It's all very well to invite newbies to come to your Linux group, but you're not going to get really new people that way. Coming to a meeting or an Installfest is a commitment that demands strong, specific curiosity at the very least. Chances are, if someone knows enough about Linux to know that they want to know Linux, they're going to learn it, helpful usergroup or not. That's especially true now that the entry barrier is so low with super-easy distributions like Ubuntu. But what about those who don't know what they're missing?
That's why some of us from Dayton Linux User Group are considering renting a booth at the Montgomery County Fair. We can set up several computers and let people touch, try, and see just how easy it is - people who had never even heard of Linux or open-source, people who had no idea there was a choice, who thought that Microsoft was just how computers run. Step right up, folks. Surf a webpage, write a document, edit a spreadsheet. It's real, and it doesn't bite.
"Do you know that Tux loves you, and has a wonderful plan for your computer?"
(WOW, if only I had cartooning talent, I would make THE BEST mockup of a lowbrow evangelical tract there has ever been.)
(Wait a minute. Since when did that require cartooning talent?)
(Incidentally, I really am a hardcore Christian. Seriously. Maybe that's why this sort of thing appeals to me so much. "Freely you have received, freely give"; Jesus wrote the GPL!)

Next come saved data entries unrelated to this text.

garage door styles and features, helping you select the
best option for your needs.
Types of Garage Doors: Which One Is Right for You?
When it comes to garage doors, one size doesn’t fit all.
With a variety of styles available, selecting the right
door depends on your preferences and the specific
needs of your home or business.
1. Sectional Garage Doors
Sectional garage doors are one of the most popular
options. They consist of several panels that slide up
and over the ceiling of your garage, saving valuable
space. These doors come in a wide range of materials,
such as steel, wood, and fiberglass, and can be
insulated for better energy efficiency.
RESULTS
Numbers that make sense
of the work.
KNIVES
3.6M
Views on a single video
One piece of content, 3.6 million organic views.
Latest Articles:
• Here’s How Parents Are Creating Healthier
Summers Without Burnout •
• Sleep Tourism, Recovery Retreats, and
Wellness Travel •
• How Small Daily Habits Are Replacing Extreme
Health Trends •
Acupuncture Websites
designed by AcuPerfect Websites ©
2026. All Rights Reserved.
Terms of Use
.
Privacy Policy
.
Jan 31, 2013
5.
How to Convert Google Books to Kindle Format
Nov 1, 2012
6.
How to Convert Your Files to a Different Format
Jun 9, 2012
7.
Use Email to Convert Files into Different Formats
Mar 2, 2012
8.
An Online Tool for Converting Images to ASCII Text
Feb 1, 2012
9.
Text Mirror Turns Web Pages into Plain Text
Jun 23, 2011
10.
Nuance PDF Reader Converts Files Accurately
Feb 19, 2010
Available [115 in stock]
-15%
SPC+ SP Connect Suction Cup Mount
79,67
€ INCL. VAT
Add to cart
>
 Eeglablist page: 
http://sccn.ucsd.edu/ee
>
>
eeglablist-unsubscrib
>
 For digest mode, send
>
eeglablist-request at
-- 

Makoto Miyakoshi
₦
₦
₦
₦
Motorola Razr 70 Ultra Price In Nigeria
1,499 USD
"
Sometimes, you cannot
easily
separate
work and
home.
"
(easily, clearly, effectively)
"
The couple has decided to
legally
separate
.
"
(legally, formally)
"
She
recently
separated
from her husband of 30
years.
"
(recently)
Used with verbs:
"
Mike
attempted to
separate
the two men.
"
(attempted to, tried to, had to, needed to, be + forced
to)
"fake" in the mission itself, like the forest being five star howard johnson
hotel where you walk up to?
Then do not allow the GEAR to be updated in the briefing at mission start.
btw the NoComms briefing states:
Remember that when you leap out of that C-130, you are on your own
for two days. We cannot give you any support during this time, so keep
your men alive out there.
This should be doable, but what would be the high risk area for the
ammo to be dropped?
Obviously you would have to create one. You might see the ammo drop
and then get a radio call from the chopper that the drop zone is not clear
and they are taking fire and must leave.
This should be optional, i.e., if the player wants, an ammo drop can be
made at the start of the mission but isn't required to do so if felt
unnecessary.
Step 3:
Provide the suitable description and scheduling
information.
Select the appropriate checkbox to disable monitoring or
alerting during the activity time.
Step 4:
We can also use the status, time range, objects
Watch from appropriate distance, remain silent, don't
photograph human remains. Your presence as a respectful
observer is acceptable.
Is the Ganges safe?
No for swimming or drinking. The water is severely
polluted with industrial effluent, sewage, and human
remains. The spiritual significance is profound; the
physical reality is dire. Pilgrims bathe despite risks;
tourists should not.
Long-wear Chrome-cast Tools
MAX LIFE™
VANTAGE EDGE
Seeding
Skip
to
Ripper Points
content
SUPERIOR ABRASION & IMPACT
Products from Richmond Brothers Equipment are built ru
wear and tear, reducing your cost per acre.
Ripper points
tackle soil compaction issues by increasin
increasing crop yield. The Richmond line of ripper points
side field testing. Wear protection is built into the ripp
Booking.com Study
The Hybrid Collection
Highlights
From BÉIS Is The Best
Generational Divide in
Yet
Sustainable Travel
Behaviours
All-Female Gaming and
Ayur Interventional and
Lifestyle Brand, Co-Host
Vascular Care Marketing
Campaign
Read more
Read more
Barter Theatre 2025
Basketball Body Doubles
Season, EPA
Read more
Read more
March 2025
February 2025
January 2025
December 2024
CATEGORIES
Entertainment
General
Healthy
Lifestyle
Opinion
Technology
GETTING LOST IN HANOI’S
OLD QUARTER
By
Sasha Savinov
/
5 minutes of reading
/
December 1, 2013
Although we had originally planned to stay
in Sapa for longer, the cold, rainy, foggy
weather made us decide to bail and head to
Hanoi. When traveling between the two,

The only thing that may stop us is the booth fee: $270. It's reasonable, all things considered, but it's still a sizable hat to pass around for a small group.
Anyway, whether we get this together in time for the fair or not, I'd love to get other ideas for where to take a show like this. The fair is perfect because it has a whole lot of people milling around looking for something interesting. Where else?